Edward Bulwer-Lytton: The Last Days of Pompeii

BOOK THE FOURTH
6. Chapter VI (continued)

'Egyptian, were even I to consent, my sister loathes the very air thou breathest: but I have my own wrongs to forgive--I may pardon thee that thou hast made me a tool to thy deceits, but never that thou hast seduced me to become the abettor of thy vices--a polluted and a perjured man. Tremble!--even now I prepare the hour in which thou and thy false gods shall be unveiled. Thy lewd and Circean life shall be dragged to day--thy mumming oracles disclosed--the fane of the idol Isis shall be a byword and a scorn--the name of Arbaces a mark for the hisses of execration! Tremble!'

The flush on the Egyptian's brow was succeeded by a livid paleness. He looked behind, before, around, to feel assured that none were by; and then he fixed his dark and dilating eye on the priest, with such a gaze of wrath and menace, that one, perhaps, less supported than Apaecides by the fervent daring of a divine zeal, could not have faced with unflinching look that lowering aspect. As it was, however, the young convert met it unmoved, and returned it with an eye of proud defiance.

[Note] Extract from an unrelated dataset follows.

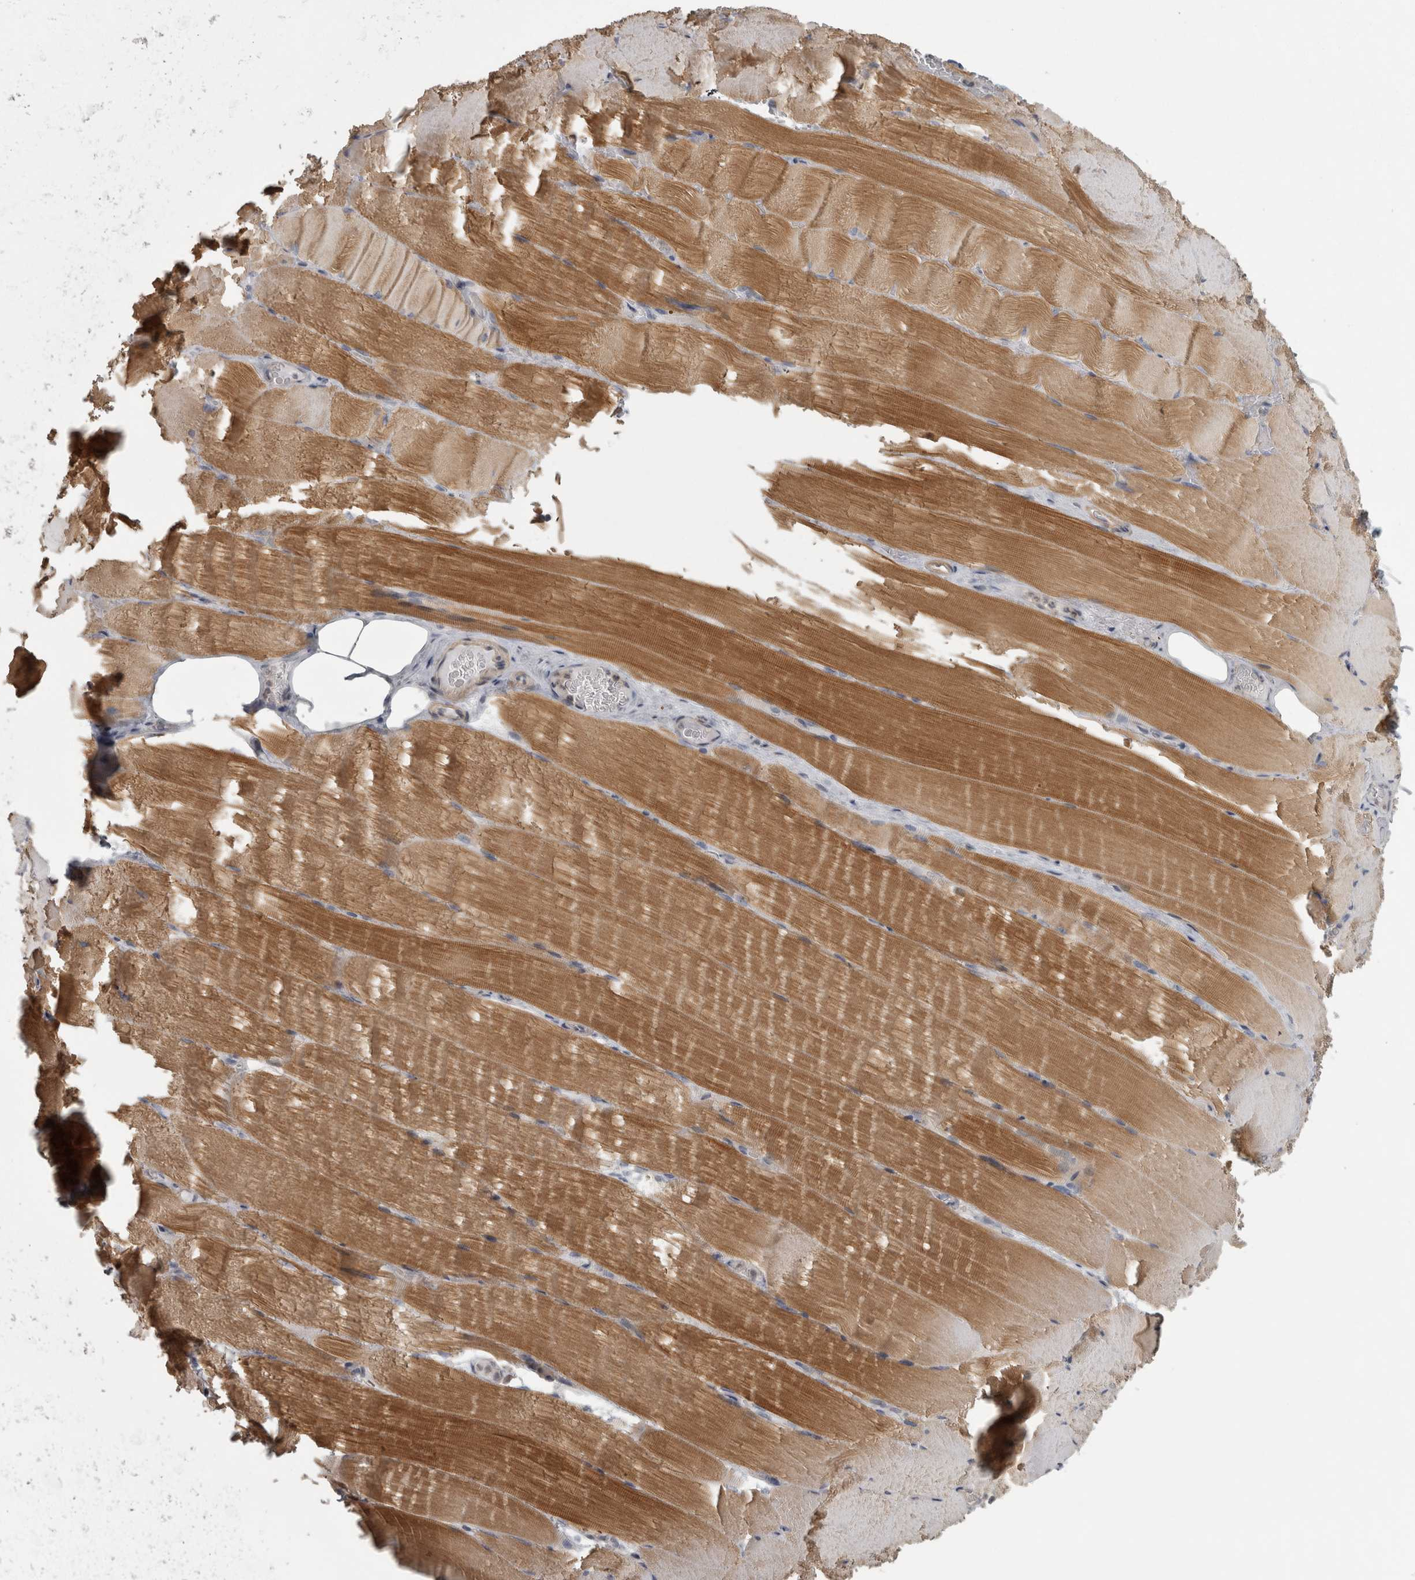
{"staining": {"intensity": "moderate", "quantity": "25%-75%", "location": "cytoplasmic/membranous"}, "tissue": "skeletal muscle", "cell_type": "Myocytes", "image_type": "normal", "snomed": [{"axis": "morphology", "description": "Normal tissue, NOS"}, {"axis": "topography", "description": "Skeletal muscle"}, {"axis": "topography", "description": "Parathyroid gland"}], "caption": "Protein expression analysis of benign skeletal muscle exhibits moderate cytoplasmic/membranous positivity in about 25%-75% of myocytes.", "gene": "PPP1R12B", "patient": {"sex": "female", "age": 37}}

'Apaecides,' said the Egyptian, in a tremulous and inward tone, 'beware! What is it thou wouldst meditate? Speakest thou--reflect, pause before thou repliest--from the hasty influences of wrath, as yet divining no settled purpose, or from some fixed design?'

'I speak from the inspiration of the True God, whose servant I now am,' answered the Christian, boldly; 'and in the knowledge that by His grace human courage has already fixed the date of thy hypocrisy and thy demon's worship; ere thrice the sun has dawned, thou wilt know all! Dark sorcerer, tremble, and farewell!'

All the fierce and lurid passions which he inherited from his nation and his clime, at all times but ill concealed beneath the blandness of craft and the coldness of philosophy, were released in the breast of the Egyptian. Rapidly one thought chased another; he saw before him an obstinate barrier to even a lawful alliance with Ione--the fellow-champion of Glaucus in the struggle which had baffled his designs--the reviler of his name--the threatened desecrator of the goddess he served while he disbelieved--the avowed and approaching revealer of his own impostures and vices. His love, his repute, nay, his very life, might be in danger--the day and hour seemed even to have been fixed for some design against him. He knew by the words of the convert that Apaecides had adopted the Christian faith: he knew the indomitable zeal which led on the proselytes of that creed. Such was his enemy; he grasped his stilus--that enemy was in his power! They were now before the chapel; one hasty glance once more he cast around; he saw none near--silence and solitude alike tempted him.